═══ DATA EXTRACTS ═══

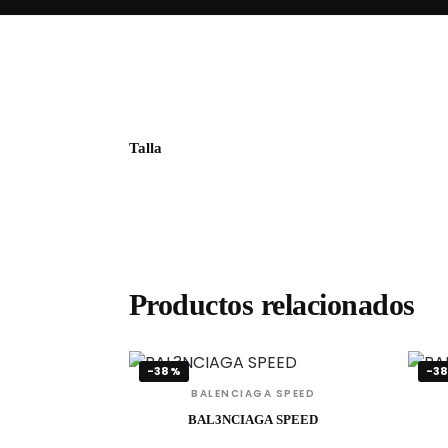
Talla
Productos relacionados
-38%
-3
BALENCIAGA SPEED
BAL3NCIAGA SPEED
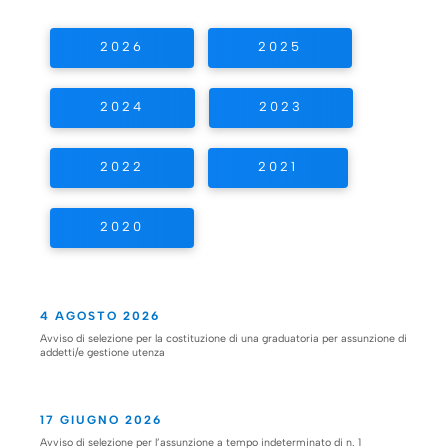
2026
2025
2024
2023
2022
2021
2020
4 AGOSTO 2026
Avviso di selezione per la costituzione di una graduatoria per assunzione di
addetti/e gestione utenza
17 GIUGNO 2026
Avviso di selezione per l’assunzione a tempo indeterminato di n. 1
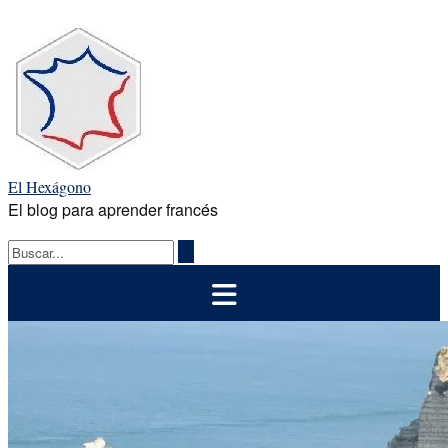
Saltar
al
contenido
El Hexágono
El blog para aprender francés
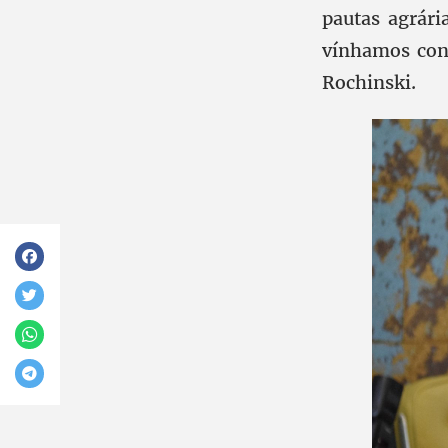
pautas agrári
vínhamos cons
Rochinski.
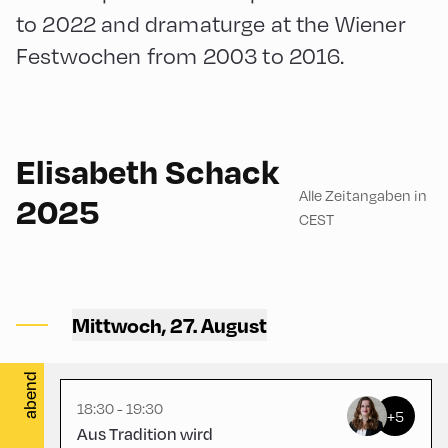
to 2022 and dramaturge at the Wiener
Festwochen from 2003 to 2016.
English
60
Elisabeth Schack
Alle Zeitangaben in
2025
CEST
Congress Centrum
Alpbach ,
Mittwoch, 27. August
CCA – Schrödinger-Saal
abend
18:30 - 19:30
+5
Aus Tradition wird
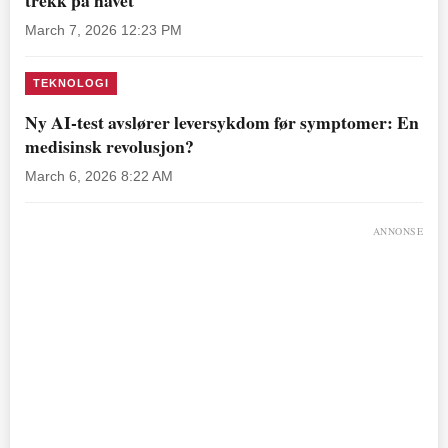
March 7, 2026 12:23 PM
TEKNOLOGI
Ny AI-test avslører leversykdom før symptomer: En
medisinsk revolusjon?
March 6, 2026 8:22 AM
ANNONSE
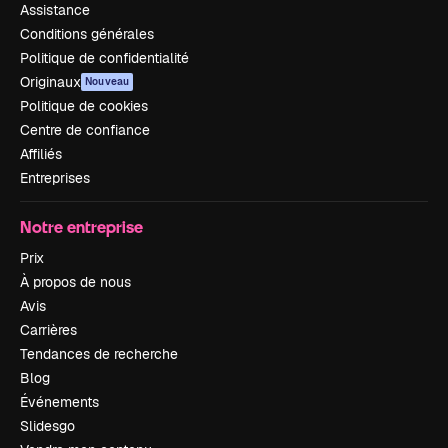
Assistance
Conditions générales
Politique de confidentialité
Originaux
Nouveau
Politique de cookies
Centre de confiance
Affiliés
Entreprises
Notre entreprise
Prix
À propos de nous
Avis
Carrières
Tendances de recherche
Blog
Événements
Slidesgo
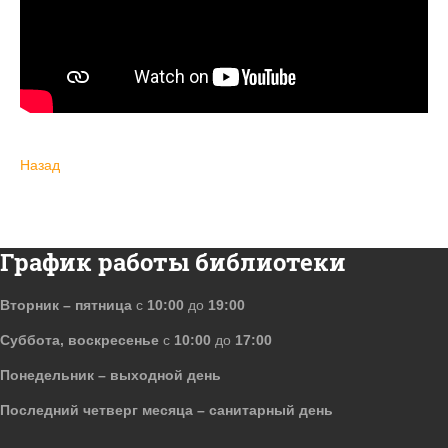
Назад
График работы библиотеки
Вторник – пятница
с
10:00
до
19:00
Суббота, воскресенье
с
10:00
до
17:00
Понедельник – выходной день
Последний четверг месяца – санитарный день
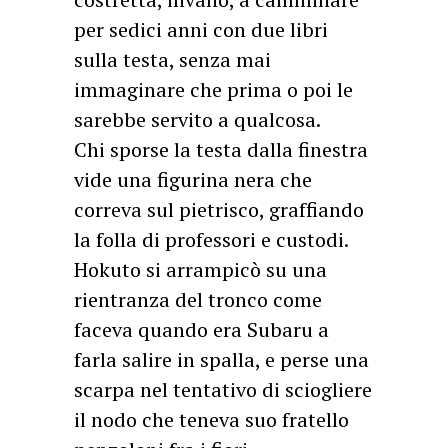
per sedici anni con due libri
sulla testa, senza mai
immaginare che prima o poi le
sarebbe servito a qualcosa.
Chi sporse la testa dalla finestra
vide una figurina nera che
correva sul pietrisco, graffiando
la folla di professori e custodi.
Hokuto si arrampicò su una
rientranza del tronco come
faceva quando era Subaru a
farla salire in spalla, e perse una
scarpa nel tentativo di sciogliere
il nodo che teneva suo fratello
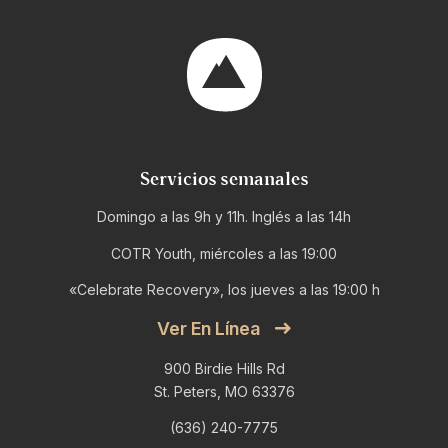
Servicios semanales
Domingo a las 9h y 11h. Inglés a las 14h
COTR Youth, miércoles a las 19:00
«Celebrate Recovery», los jueves a las 19:00 h
Ver En Línea
900 Birdie Hills Rd
St. Peters, MO 63376
(636) 240-7775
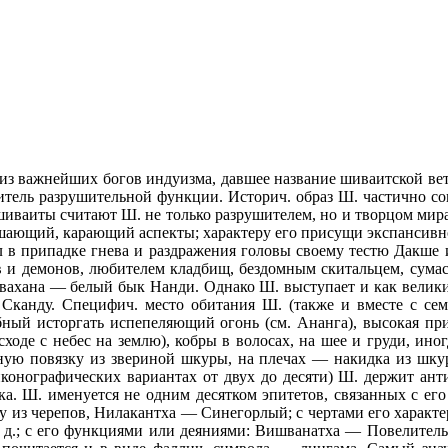
 важнейших богов индуизма, давшее название шиваитской ветв
итель разрушительной функции. Историч. образ Ш. частично со
шиваиты считают Ш. не только разрушителем, но и творцом ми
шающий, карающий аспекты; характеру его присущи экспансивност
л в припадке гнева и раздражения головы своему тестю Дакше 
 и демонов, любителем кладбищ, бездомным скитальцем, сума
го вахана — белый бык Нанди. Однако Ш. выступает и как велик
Сканду. Специфич. место обитания Ш. (также и вместе с сем
бный исторгать испепеляющий огонь (см. Ананга), высокая п
ходе с небес на землю), кобры в волосах, на шее и груди, ино
ную повязку из звериной шкуры, на плечах — накидка из шкур
 иконографических вариантах от двух до десяти) Ш. держит ан
вка. Ш. именуется не одним десятком эпитетов, связанных с е
 из черепов, Нилакантха — Синегорлый; с чертами его характ
д.; с его функциями или деяниями: Вишванатха — Повелитель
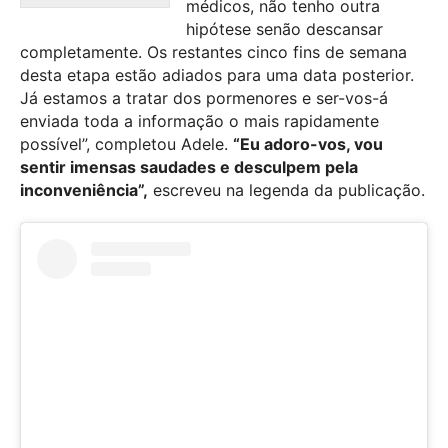
médicos, não tenho outra
hipótese senão descansar
completamente. Os restantes cinco fins de semana
desta etapa estão adiados para uma data posterior.
Já estamos a tratar dos pormenores e ser-vos-á
enviada toda a informação o mais rapidamente
possível”, completou Adele.
“Eu adoro-vos, vou
sentir imensas saudades e desculpem pela
inconveniência”,
escreveu na legenda da publicação.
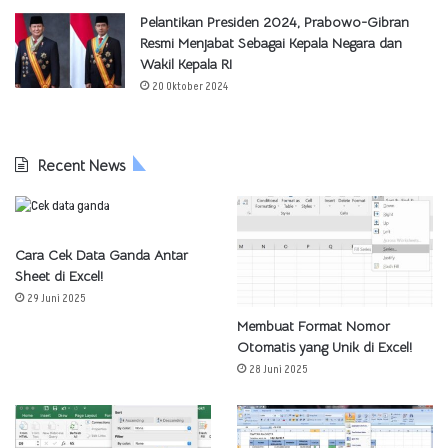
Pelantikan Presiden 2024, Prabowo-Gibran
Resmi Menjabat Sebagai Kepala Negara dan
Wakil Kepala RI
20 Oktober 2024
Recent News
Cara Cek Data Ganda Antar
Sheet di Excel!
29 Juni 2025
Membuat Format Nomor
Otomatis yang Unik di Excel!
28 Juni 2025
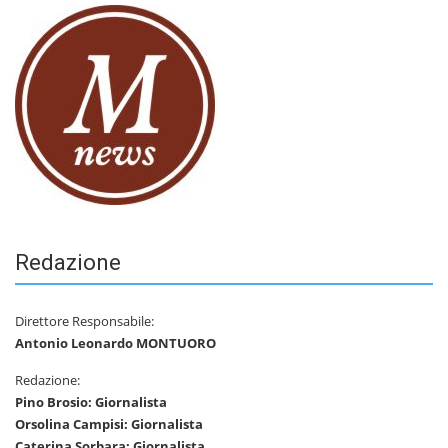
Redazione
Direttore Responsabile:
Antonio Leonardo MONTUORO
Redazione:
Pino Brosio: Giornalista
Orsolina Campisi: Giornalista
Caterina Sorbara: Giornalista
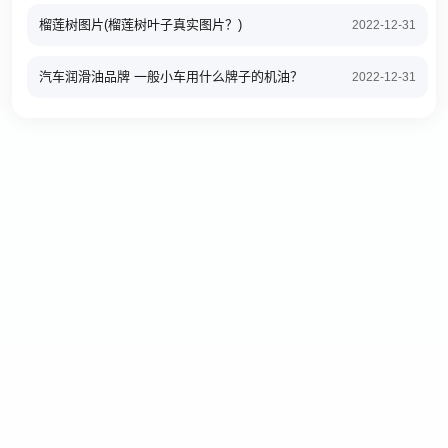
榴莲树图片(榴莲树叶子真实图片？)
2022-12-31
汽车润滑油品牌 一般小车用什么牌子的机油？
2022-12-31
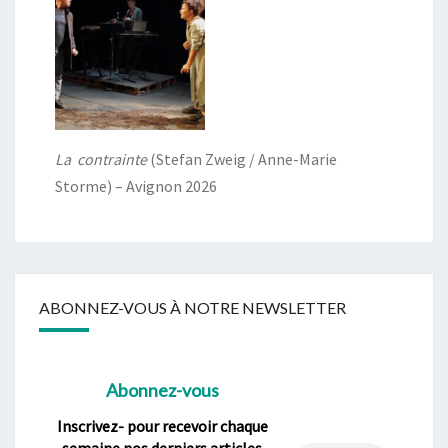
La contrainte
(Stefan Zweig / Anne-Marie
Storme) – Avignon 2026
ABONNEZ-VOUS À NOTRE NEWSLETTER
Abonnez-vous
Inscrivez- pour recevoir chaque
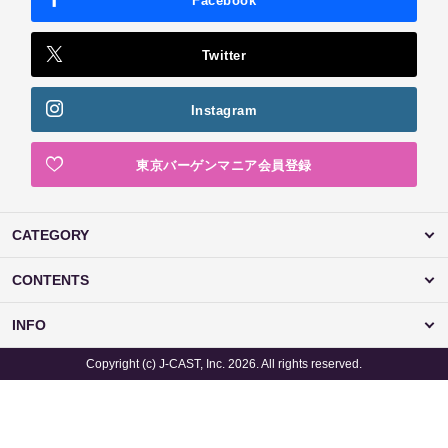
Facebook
Twitter
Instagram
東京バーゲンマニア会員登録
CATEGORY
CONTENTS
INFO
Copyright (c) J-CAST, Inc. 2026. All rights reserved.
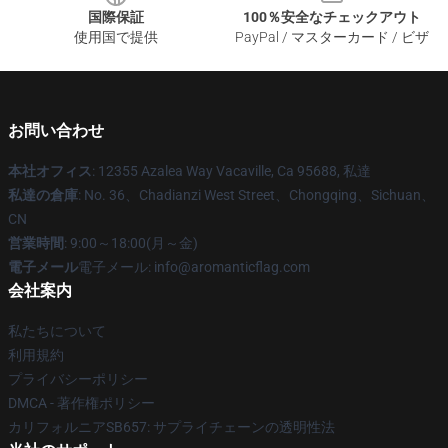
国際保証
100％安全なチェックアウト
使用国で提供
PayPal / マスターカード / ビザ
お問い合わせ
本社オフィス
: 12355 Azalea Way Vacaville, Ca 95688, 私達
私達の倉庫
: No. 36、Chadianzi West Street、Chongqing、Sichuan、
CN
営業時間
: 9:00～18:00(月～金)
電子メール
電子メール: info@aromanticflag.com
会社案内
私たちについて
利用規約
プライバシーポリシー
DMCA - 著作権ポリシー
カリフォルニアSB657: サプライチェーンの透明性法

═══

The answer must be every line of the data that contains the word "Excel".

Sheet di Excel!
Otomatis yang Unik di Excel!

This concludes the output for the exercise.